What you will do:
**a.** Summarize the homesteading passage in two sentences.
**b.** In the homesteading passage, how often should the compost be stirred?

(Passage provided begins)

Any time you can reduce waste and repurpose products on the homestead is a big win. Composting conquers both of these goals.

A compost area is easy to set up, no matter if you’ve got a lot of land or are working with a small area.

You can go the super easy route and use a hefty trash bin as your compost area or build a semi-sophisticated compost area on your property using some flat palates or plywood like you’ll see here in this composting video.

Start your compost by using a mixture of grass clippings, straw, and other natural material―you can learn more here. Then when you have natural food waste to dispose of, toss it on top. Give it a good stir every couple of weeks. Here’s a more detailed guide to making compost.

When everything is decomposed, you can use this compost soil as a fantastic fertilizer for your garden!

2. Gardening

Are you planting the proper crops for your climate? Are you giving your root vegetables enough space to grow? Do you know how to spot and prevent plant diseases?

Before you plant every seed under the sun, take some time to get to know your crops and strategize what you’ll do with them. You can best utilize your space by planting in the ground, in window plants, in hanging pots, and in water. You can also use your plants to create an edible landscape that doubles as a fence, a wall, or the centerpiece of your yard.

Learn what plant grows best where and with which plant to pair the others by checking out (and printing) some plant growing charts.

3. How to Harvest and Salvage Seeds

Your plants and veggies can serve as a never-ending source of food once you know how to properly save seeds!

You can harvest seeds from cherry tomatoes, bell peppers, blueberries, and even carrots and use them to replant and harvest! Get a thin, sharp knife and a nice pair of pruning shears to make a day out of seed harvesting and storing!

4. Animal Husbandry

For many, a totally self-sufficient homestead depends on the presence of animals. Horses to ride, chickens to lay eggs, dogs to guard, and pigs to eat―they all contribute to a symbiotic environment off the grid.

You can learn the “what” via some informational animal husbandry videos,  “why” by listening to some thoughtful animal husbandry podcasts, and the “how” by signing up to an animal husbandry online course.

5. Food Storage

You can go to the local grocery store right now and stock up on store-bought foods that have a long shelf life. These include flour, pasta, and canned goods. However, these goodies alone won’t provide you with a fully balanced diet. You need fruits, vegetables, and proteins that will provide essential vitamins and nutrients. For these, you’re going to need to learn how to can food.

First, you’ll need the proper canning supplies, and then you’ll need a whole lot of time. Canning is a full-day process that involves a lot of love and creativity, so make it fun! You’ll feel super accomplished once you step back and take a look at your fully stocked shelves full of long-lasting yummy goodness.

(Passage provided ends)
(Source material begins)

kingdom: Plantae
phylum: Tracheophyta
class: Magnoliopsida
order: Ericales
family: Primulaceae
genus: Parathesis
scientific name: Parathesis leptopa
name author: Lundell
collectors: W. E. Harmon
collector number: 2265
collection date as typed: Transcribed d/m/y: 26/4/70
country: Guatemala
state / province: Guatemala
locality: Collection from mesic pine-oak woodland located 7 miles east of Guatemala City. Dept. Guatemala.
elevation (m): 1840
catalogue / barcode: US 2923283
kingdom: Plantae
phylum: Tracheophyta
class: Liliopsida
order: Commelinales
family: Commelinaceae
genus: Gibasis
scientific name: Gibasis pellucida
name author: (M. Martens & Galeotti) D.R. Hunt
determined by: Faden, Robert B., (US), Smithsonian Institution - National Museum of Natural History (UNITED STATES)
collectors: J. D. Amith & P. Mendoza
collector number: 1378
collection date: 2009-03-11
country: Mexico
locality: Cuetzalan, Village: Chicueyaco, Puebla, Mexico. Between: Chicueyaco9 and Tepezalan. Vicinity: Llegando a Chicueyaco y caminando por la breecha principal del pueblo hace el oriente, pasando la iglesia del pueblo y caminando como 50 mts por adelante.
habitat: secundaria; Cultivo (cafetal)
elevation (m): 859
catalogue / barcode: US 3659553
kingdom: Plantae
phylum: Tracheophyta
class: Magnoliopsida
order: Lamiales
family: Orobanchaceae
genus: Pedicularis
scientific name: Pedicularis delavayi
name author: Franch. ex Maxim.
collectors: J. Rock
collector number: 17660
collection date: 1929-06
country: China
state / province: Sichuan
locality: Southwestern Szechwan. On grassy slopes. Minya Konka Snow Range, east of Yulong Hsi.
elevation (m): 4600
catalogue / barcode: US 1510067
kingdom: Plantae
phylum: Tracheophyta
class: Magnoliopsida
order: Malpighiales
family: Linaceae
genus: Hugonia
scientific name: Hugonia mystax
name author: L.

(Source material ends)

Solutions below:
**a.** Composting reduces waste and repurposes products, and a compost area is easy to set up with a trash bin or pallets and produces fertilizer for the garden. The passage also covers planning a garden, saving seeds from plants, learning animal husbandry, and canning fruits, vegetables, and proteins for a balanced stored food supply.

**b.** Every couple of weeks.